==== Trecho do texto ====
O Grupo Bitcoin Banco, fundado pelo empresário Claudio Oliveira, teve o pedido de recuperação judicial aprovado no final do ano passado. Com isso, a dívida bilionária do conglomerado passou a ser discutida dentro deste processo específico.
Via de regra, em processos de recuperação judicial somente as empresas respondem pelas dívidas e pelas obrigações junto aos credores.
No entanto, a juíza Marília Garcia Guedes, da 10ª Vara Cível de Brasília, decidiu nesta semana que um investidor lesado pelo grupo pode reaver seu dinheiro indo atrás do patrimônio do próprio Oliveira.
Vale lembrar que o empresário, conhecido em um passado recente como “rei do bitcoin”, declarou ter cerca de 25 mil bitcoins em 2018, conforme noticiou o site Cointelegraph. Na cotação do hoje, o montante daria cerca de R$ 1,2 bilhão.
Por que a Justiça deixou o investidor ir atrás do patrimônio do rei do bitcoin?
Segundo a magistrada, o antigo cliente do Bitcoin Banco pode cobrar o empresário porque a Justiça havia determinado a desconsideração da personalidade jurídica.
Esta medida processual, presente na Declaração de Direitos de Liberdade Econômica, divide as responsabilidades das empresas recuperandas – direitos, deveres, dívidas etc – com os sócios.
“(…) em sede de sentença foi desconsiderada a personalidade jurídica das requeridas para que o patrimônio do sócio Claudio Jose Oliveira seja alcançado para pagamento da dívida perante o autor. Assim, tendo em vista a condenação solidária, defiro em parte o pedido. Intime-se o autor para que, caso tenha interesse, apresente o pedido de cumprimento de sentença em face de Oliveira (…)”, disse Marília Garcia na sentença.
==== Dados fornecidos ====
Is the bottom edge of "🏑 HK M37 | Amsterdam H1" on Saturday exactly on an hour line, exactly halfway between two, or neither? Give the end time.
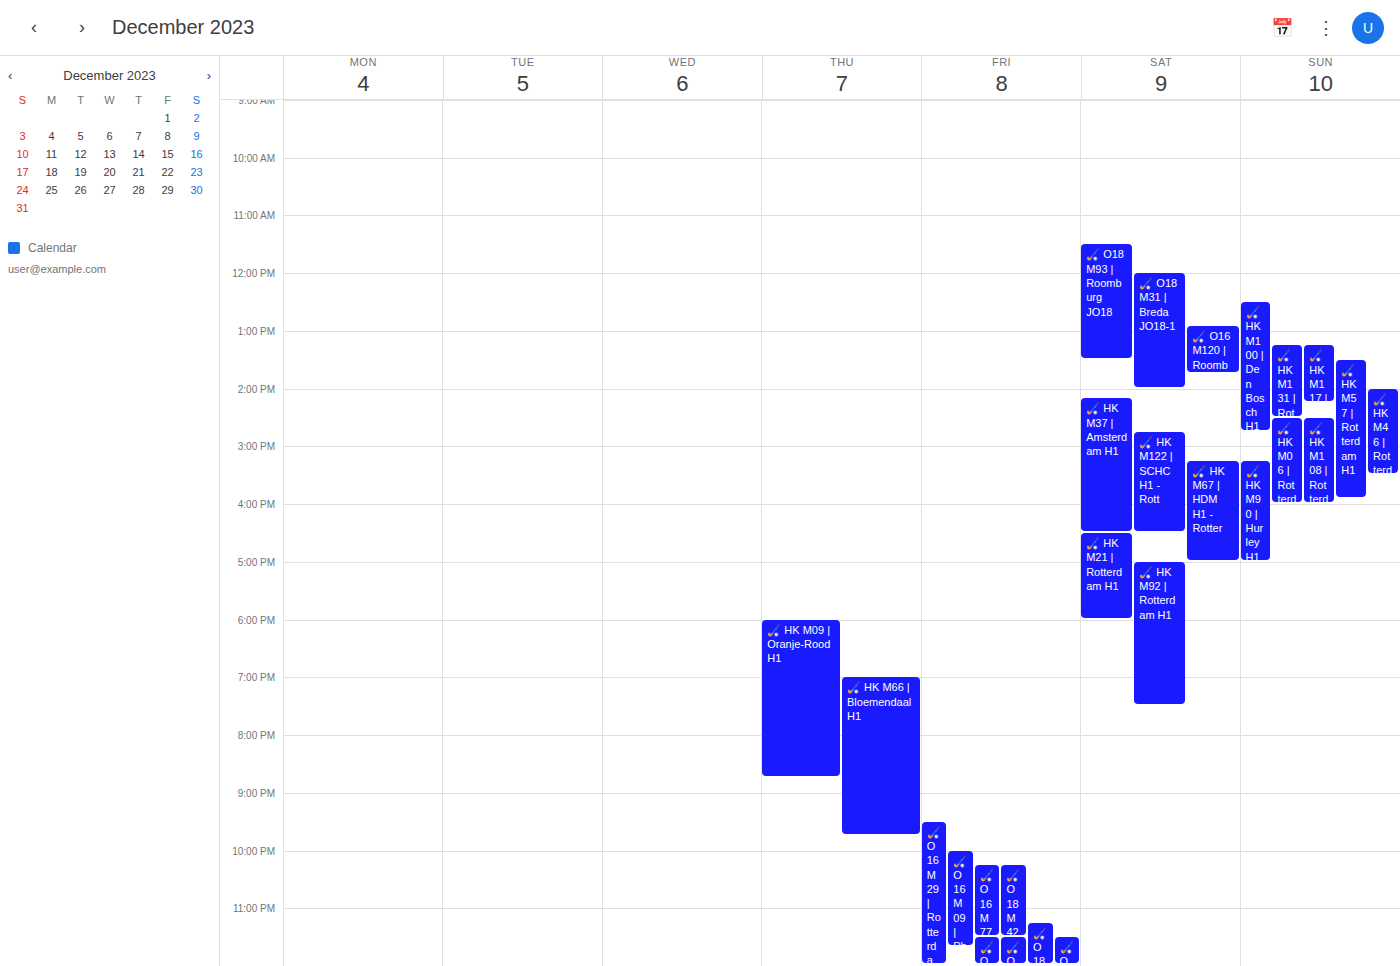
4:30 PM -- halfway between the 4 PM and 5 PM lines.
====
= Problema proposto =
Transcreva ao pé da letra o trecho da notícia sobre o Bitcoin Banco que começa com as palavras "O Grupo Bitcoin" e termina com "junto aos credores.". As linhas acima são um material à parte, separado da notícia.

= Resultado da tarefa =
O Grupo Bitcoin Banco, fundado pelo empresário Claudio Oliveira, teve o pedido de recuperação judicial aprovado no final do ano passado. Com isso, a dívida bilionária do conglomerado passou a ser discutida dentro deste processo específico.
Via de regra, em processos de recuperação judicial somente as empresas respondem pelas dívidas e pelas obrigações junto aos credores.